[Problem details]:
Pull out every line of the material below and reproduce each one without changing a single character.

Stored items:
-- START --

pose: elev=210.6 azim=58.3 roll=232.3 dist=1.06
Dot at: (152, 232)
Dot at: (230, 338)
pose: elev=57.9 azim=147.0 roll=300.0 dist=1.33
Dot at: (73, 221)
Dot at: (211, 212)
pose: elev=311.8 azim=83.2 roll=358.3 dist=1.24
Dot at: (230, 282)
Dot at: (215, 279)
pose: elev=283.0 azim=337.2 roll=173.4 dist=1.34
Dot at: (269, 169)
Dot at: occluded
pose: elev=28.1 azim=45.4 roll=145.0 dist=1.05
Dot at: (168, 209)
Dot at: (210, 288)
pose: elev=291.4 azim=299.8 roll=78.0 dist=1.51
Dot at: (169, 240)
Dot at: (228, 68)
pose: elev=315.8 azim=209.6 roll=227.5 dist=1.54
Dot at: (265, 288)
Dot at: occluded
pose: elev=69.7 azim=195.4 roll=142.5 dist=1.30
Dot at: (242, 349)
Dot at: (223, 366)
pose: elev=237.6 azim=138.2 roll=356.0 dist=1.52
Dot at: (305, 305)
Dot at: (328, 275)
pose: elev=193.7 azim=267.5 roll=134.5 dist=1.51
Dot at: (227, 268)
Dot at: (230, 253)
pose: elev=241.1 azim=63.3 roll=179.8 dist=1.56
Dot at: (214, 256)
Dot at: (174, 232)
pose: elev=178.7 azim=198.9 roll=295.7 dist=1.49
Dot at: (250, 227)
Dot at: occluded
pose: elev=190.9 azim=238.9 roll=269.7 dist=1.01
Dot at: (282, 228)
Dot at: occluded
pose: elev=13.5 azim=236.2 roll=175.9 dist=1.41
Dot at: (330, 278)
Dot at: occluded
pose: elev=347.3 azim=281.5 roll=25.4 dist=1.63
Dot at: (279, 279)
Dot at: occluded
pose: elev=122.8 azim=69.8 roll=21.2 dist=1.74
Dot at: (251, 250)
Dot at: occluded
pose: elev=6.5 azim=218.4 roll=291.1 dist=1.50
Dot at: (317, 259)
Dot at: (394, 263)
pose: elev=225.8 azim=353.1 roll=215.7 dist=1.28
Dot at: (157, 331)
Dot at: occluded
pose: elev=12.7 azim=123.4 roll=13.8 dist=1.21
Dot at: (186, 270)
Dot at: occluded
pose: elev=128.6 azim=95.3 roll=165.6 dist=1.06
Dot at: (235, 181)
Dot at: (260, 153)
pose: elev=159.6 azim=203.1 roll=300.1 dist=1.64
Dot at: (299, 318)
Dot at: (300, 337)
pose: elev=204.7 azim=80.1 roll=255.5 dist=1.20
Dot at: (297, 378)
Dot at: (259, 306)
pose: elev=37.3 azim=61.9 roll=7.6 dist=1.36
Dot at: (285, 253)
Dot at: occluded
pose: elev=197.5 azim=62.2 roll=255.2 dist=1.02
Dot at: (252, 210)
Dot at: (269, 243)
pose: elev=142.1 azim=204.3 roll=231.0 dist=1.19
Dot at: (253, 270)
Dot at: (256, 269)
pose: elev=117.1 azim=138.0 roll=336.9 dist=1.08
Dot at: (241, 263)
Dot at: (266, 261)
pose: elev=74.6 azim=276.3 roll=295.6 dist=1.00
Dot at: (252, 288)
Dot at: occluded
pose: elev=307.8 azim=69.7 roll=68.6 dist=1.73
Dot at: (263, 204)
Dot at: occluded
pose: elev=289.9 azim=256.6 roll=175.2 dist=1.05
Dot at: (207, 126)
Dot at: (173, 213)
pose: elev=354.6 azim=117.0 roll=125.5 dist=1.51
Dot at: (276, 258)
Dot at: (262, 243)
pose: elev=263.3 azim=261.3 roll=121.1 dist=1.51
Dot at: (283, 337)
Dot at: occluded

-- END --

[Task output]:
pose: elev=210.6 azim=58.3 roll=232.3 dist=1.06
Dot at: (152, 232)
Dot at: (230, 338)
pose: elev=57.9 azim=147.0 roll=300.0 dist=1.33
Dot at: (73, 221)
Dot at: (211, 212)
pose: elev=311.8 azim=83.2 roll=358.3 dist=1.24
Dot at: (230, 282)
Dot at: (215, 279)
pose: elev=283.0 azim=337.2 roll=173.4 dist=1.34
Dot at: (269, 169)
Dot at: occluded
pose: elev=28.1 azim=45.4 roll=145.0 dist=1.05
Dot at: (168, 209)
Dot at: (210, 288)
pose: elev=291.4 azim=299.8 roll=78.0 dist=1.51
Dot at: (169, 240)
Dot at: (228, 68)
pose: elev=315.8 azim=209.6 roll=227.5 dist=1.54
Dot at: (265, 288)
Dot at: occluded
pose: elev=69.7 azim=195.4 roll=142.5 dist=1.30
Dot at: (242, 349)
Dot at: (223, 366)
pose: elev=237.6 azim=138.2 roll=356.0 dist=1.52
Dot at: (305, 305)
Dot at: (328, 275)
pose: elev=193.7 azim=267.5 roll=134.5 dist=1.51
Dot at: (227, 268)
Dot at: (230, 253)
pose: elev=241.1 azim=63.3 roll=179.8 dist=1.56
Dot at: (214, 256)
Dot at: (174, 232)
pose: elev=178.7 azim=198.9 roll=295.7 dist=1.49
Dot at: (250, 227)
Dot at: occluded
pose: elev=190.9 azim=238.9 roll=269.7 dist=1.01
Dot at: (282, 228)
Dot at: occluded
pose: elev=13.5 azim=236.2 roll=175.9 dist=1.41
Dot at: (330, 278)
Dot at: occluded
pose: elev=347.3 azim=281.5 roll=25.4 dist=1.63
Dot at: (279, 279)
Dot at: occluded
pose: elev=122.8 azim=69.8 roll=21.2 dist=1.74
Dot at: (251, 250)
Dot at: occluded
pose: elev=6.5 azim=218.4 roll=291.1 dist=1.50
Dot at: (317, 259)
Dot at: (394, 263)
pose: elev=225.8 azim=353.1 roll=215.7 dist=1.28
Dot at: (157, 331)
Dot at: occluded
pose: elev=12.7 azim=123.4 roll=13.8 dist=1.21
Dot at: (186, 270)
Dot at: occluded
pose: elev=128.6 azim=95.3 roll=165.6 dist=1.06
Dot at: (235, 181)
Dot at: (260, 153)
pose: elev=159.6 azim=203.1 roll=300.1 dist=1.64
Dot at: (299, 318)
Dot at: (300, 337)
pose: elev=204.7 azim=80.1 roll=255.5 dist=1.20
Dot at: (297, 378)
Dot at: (259, 306)
pose: elev=37.3 azim=61.9 roll=7.6 dist=1.36
Dot at: (285, 253)
Dot at: occluded
pose: elev=197.5 azim=62.2 roll=255.2 dist=1.02
Dot at: (252, 210)
Dot at: (269, 243)
pose: elev=142.1 azim=204.3 roll=231.0 dist=1.19
Dot at: (253, 270)
Dot at: (256, 269)
pose: elev=117.1 azim=138.0 roll=336.9 dist=1.08
Dot at: (241, 263)
Dot at: (266, 261)
pose: elev=74.6 azim=276.3 roll=295.6 dist=1.00
Dot at: (252, 288)
Dot at: occluded
pose: elev=307.8 azim=69.7 roll=68.6 dist=1.73
Dot at: (263, 204)
Dot at: occluded
pose: elev=289.9 azim=256.6 roll=175.2 dist=1.05
Dot at: (207, 126)
Dot at: (173, 213)
pose: elev=354.6 azim=117.0 roll=125.5 dist=1.51
Dot at: (276, 258)
Dot at: (262, 243)
pose: elev=263.3 azim=261.3 roll=121.1 dist=1.51
Dot at: (283, 337)
Dot at: occluded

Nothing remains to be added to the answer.